Une nouvelle génération qui séduit autant qu’elle inquiète
À l’opposé, les partisans de Sabri Lamouchi saluent un virage enfin assumé vers le renouvellement. « Après plusieurs années marquées par une certaine stagnation, l’avènement d’un sélectionneur rationnel et sans loyauté partisane envers quiconque, insufflera davantage de fraîcheur technique et de mobilité à son groupe », argue un cadre de la FTF.

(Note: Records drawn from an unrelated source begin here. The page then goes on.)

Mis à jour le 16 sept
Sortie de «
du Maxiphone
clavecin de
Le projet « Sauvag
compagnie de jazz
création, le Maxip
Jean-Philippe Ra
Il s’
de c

L’intégration de profils jeunes et offensifs comme Ismaïl Gharbi ou Khalil Ayari symbolise cette nouvelle orientation. Le premier, formé au Paris Saint-Germain, est perçu comme l’un des talents capables d’apporter créativité et percussion dans les petits espaces. Quant à Khalil Ayari, son ascension rapide au sein du même PSG (titularisé lors du dernier match en club) nourrit beaucoup d’espoirs malgré son inexpérience au plus haut niveau.

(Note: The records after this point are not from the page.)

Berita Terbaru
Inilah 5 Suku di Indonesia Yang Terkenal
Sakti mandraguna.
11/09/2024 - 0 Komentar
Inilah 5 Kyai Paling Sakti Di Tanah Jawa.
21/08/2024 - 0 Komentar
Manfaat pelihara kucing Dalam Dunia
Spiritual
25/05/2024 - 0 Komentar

La présence de Montassar Talbi apparaît en revanche comme l’un des rares choix consensuels. Auteur d’une saison solide avec FC Lorient, le défenseur s’impose progressivement comme l’un des nouveaux patrons de cette sélection en profonde reconstruction.
Moment insolite de la conférence de presse de Lamouchi, ce dernier a déclaré, incrédule, que le père de l’international Louey Ben Farhat (évoluant en D2 allemande) l’a appelé la veille pour l’informer que son fils (19 ans) « n’est pas encore prêt » pour être recruté… Visiblement tenté par une convocation future en sélection d’Allemagne, le jeune joueur ne veut probablement pas compromettre ses chances en match officiel, après avoir disputé deux matchs amicaux avec le maillot national tunisien.
Mais au-delà des individualités, c’est surtout la cohérence globale du projet Lamouchi qui est discutée. Plusieurs observateurs reconnaissent que Lamouchi cherche à construire une équipe plus moderne, capable de jouer plus haut et plus vite. Toutefois, ils s’interrogent sur la capacité du groupe à assimiler ces changements à moins d’un mois avant le début du tournoi.
Dans l’opinion publique tunisienne, le débat dépasse désormais la simple composition de liste. Il touche à une question plus profonde : fallait-il préserver l’expérience pour sécuriser un dernier Mondial compétitif, ou profiter de cette compétition pour accélérer une transition devenue inévitable ? À quelques jours du départ pour l’Amérique du Nord, Sabri Lamouchi joue déjà une partie importante de sa crédibilité.
Les Tunisiens sélectionnés pour la Coupe du Monde 2026 :
Gardiens de but : Aymen Dahmen, Sami Ben Hassen, Ali Chamakh.
Défenseurs : Yan Valery, Mohamed Naffeti, Montassar Talbi, Omar Rekik, Ala Arous, Dylan Bronn, Rayen Chikhaoui, Mohamed Ali Ben Hamida, Montassar Ben Ouanes, Ali Abdi.
Milieux de terrain : Ellyes Skhiri, Hannibal Mejbri, Anis Ben Slimane, Rani Khedira, Ismaïl Gharbi, Mohamed Haj Mahmoud.
Attaquants : Elias Saad, Sayfallah Tounekti, Rayan Elloumi, Firas Chaouat, Khalil Ayari, Hazem Mastouri, Elias Achouri.